Problem to work on.
Go through the records below and write each one out again unchanged.

Provided entries.
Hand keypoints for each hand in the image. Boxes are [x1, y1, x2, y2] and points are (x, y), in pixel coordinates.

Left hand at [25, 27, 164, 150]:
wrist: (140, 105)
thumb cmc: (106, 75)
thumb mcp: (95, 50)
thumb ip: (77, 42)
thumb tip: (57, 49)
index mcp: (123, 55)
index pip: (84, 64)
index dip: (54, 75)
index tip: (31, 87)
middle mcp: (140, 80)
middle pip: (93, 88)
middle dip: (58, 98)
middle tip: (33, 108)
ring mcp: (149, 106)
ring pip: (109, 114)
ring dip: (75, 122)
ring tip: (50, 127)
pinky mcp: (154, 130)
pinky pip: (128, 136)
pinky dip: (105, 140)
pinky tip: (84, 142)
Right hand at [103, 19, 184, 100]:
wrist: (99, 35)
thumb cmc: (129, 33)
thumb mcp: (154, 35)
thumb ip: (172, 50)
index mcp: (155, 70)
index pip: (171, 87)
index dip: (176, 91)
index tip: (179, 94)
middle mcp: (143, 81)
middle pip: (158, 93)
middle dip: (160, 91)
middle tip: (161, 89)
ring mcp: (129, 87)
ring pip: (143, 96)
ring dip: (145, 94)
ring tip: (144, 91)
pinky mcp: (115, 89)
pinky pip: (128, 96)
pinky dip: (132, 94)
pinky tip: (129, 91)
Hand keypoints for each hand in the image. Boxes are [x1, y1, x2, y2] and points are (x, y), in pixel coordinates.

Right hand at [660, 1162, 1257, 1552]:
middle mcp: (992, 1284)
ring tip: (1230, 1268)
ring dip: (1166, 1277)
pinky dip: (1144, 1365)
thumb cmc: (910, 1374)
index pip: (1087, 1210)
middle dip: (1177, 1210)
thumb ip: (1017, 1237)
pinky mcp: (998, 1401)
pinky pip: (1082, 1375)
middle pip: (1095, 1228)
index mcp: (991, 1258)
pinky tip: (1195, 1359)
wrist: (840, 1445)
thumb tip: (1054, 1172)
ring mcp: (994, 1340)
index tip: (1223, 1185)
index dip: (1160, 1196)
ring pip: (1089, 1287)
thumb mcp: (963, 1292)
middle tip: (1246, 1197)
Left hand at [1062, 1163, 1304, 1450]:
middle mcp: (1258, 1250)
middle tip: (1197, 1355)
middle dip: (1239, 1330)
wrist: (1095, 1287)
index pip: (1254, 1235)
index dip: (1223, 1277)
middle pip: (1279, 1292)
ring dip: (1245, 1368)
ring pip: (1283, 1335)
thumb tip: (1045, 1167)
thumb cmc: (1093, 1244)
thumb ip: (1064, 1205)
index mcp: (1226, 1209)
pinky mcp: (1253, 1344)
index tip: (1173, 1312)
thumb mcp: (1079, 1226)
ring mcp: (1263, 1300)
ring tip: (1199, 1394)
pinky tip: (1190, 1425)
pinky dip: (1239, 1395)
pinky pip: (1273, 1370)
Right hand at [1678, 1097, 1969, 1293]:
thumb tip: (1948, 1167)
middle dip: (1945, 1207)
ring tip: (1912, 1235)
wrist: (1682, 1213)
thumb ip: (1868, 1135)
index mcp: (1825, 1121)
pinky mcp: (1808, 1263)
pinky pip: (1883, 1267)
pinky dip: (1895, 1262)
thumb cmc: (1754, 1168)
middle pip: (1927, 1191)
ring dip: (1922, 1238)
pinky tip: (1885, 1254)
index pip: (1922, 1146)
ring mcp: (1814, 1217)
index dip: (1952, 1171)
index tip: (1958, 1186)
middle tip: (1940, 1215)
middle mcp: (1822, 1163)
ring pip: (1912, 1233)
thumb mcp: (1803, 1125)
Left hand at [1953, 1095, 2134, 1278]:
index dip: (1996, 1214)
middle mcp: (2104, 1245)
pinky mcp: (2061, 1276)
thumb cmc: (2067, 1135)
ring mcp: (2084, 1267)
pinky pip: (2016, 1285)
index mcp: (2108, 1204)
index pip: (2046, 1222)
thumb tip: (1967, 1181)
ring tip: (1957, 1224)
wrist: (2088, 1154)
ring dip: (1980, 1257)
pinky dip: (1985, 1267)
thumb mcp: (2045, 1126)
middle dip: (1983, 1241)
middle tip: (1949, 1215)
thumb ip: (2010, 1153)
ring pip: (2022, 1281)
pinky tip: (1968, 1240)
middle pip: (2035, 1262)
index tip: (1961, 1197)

Written solution.
Hand keypoints for each hand in the image. Boxes are [x1, y1, x2, y2] and points are (x, y), in pixel coordinates.

Left hand at [25, 27, 164, 150]:
wrist: (140, 105)
thumb cmc: (106, 75)
thumb mcp: (95, 50)
thumb ip: (77, 42)
thumb tip: (57, 49)
index mcp: (123, 55)
index pip: (84, 64)
index dip: (54, 75)
index tip: (31, 87)
middle mcp: (140, 80)
middle pip: (93, 88)
middle dip: (58, 98)
middle tip: (33, 108)
ring mcp: (149, 106)
ring pip: (109, 114)
ring dip: (75, 122)
ring tip: (50, 127)
pinky mcp: (154, 130)
pinky pip: (128, 136)
pinky dip: (105, 140)
pinky tip: (84, 142)
Right hand at [103, 19, 184, 100]:
wrist: (99, 35)
thumb cmc: (129, 33)
thumb mcp: (154, 35)
thumb ip: (172, 50)
index mcp: (155, 70)
index pip: (171, 87)
index dip: (176, 91)
index tip: (179, 94)
middle mcp: (143, 81)
middle pip: (158, 93)
middle dip: (160, 91)
middle tip: (161, 89)
ring mcp: (129, 87)
ring pip: (143, 96)
ring dip: (145, 94)
ring tip: (144, 91)
pinky mcp: (115, 89)
pinky pip: (128, 96)
pinky dip: (132, 94)
pinky tip: (129, 91)
Hand keypoints for each hand in the image. Boxes are [x1, y1, x2, y2] and points are (x, y), in pixel coordinates.

Right hand at [660, 1162, 1257, 1552]:
middle mcp: (992, 1284)
ring tip: (1230, 1268)
ring dip: (1166, 1277)
pinky dip: (1144, 1365)
thumb cmc: (910, 1374)
index pip: (1087, 1210)
middle dip: (1177, 1210)
thumb ip: (1017, 1237)
pinky mcp: (998, 1401)
pinky pip: (1082, 1375)
middle pip: (1095, 1228)
index mcp: (991, 1258)
pinky tip: (1195, 1359)
wrist: (840, 1445)
thumb tip: (1054, 1172)
ring mcp: (994, 1340)
index tip: (1223, 1185)
index dip: (1160, 1196)
ring pip: (1089, 1287)
thumb mcp: (963, 1292)
middle tip: (1246, 1197)
Left hand at [1062, 1163, 1304, 1450]:
middle mcp: (1258, 1250)
middle tip: (1197, 1355)
middle dip: (1239, 1330)
wrist: (1095, 1287)
index pip: (1254, 1235)
index dip: (1223, 1277)
middle pip: (1279, 1292)
ring dip: (1245, 1368)
ring pip: (1283, 1335)
thumb tip: (1045, 1167)
thumb cmc: (1093, 1244)
thumb ip: (1064, 1205)
index mcp: (1226, 1209)
pinky mcp: (1253, 1344)
index tip: (1173, 1312)
thumb mcp: (1079, 1226)
ring mcp: (1263, 1300)
ring tip: (1199, 1394)
pinky tip: (1190, 1425)
pinky dip: (1239, 1395)
pinky pip: (1273, 1370)
Right hand at [1678, 1097, 1969, 1293]:
thumb tip: (1948, 1167)
middle dip: (1945, 1207)
ring tip: (1912, 1235)
wrist: (1682, 1213)
thumb ip: (1868, 1135)
index mcp: (1825, 1121)
pinky mcp: (1808, 1263)
pinky pip: (1883, 1267)
pinky dip: (1895, 1262)
thumb cmc: (1754, 1168)
middle pip: (1927, 1191)
ring dip: (1922, 1238)
pinky tip: (1885, 1254)
index pip: (1922, 1146)
ring mcp: (1814, 1217)
index dip: (1952, 1171)
index tip: (1958, 1186)
middle tip: (1940, 1215)
middle mcp: (1822, 1163)
ring pip: (1912, 1233)
thumb mcp: (1803, 1125)
Left hand at [1953, 1095, 2134, 1278]:
index dip: (1996, 1214)
middle mcp: (2104, 1245)
pinky mcp: (2061, 1276)
thumb cmc: (2067, 1135)
ring mcp: (2084, 1267)
pinky pip: (2016, 1285)
index mcp: (2108, 1204)
index pip: (2046, 1222)
thumb tip: (1967, 1181)
ring tip: (1957, 1224)
wrist: (2088, 1154)
ring dip: (1980, 1257)
pinky dip: (1985, 1267)
thumb mcp: (2045, 1126)
middle dip: (1983, 1241)
middle tip: (1949, 1215)
thumb ip: (2010, 1153)
ring pip: (2022, 1281)
pinky tip: (1968, 1240)
middle pip: (2035, 1262)
index tip: (1961, 1197)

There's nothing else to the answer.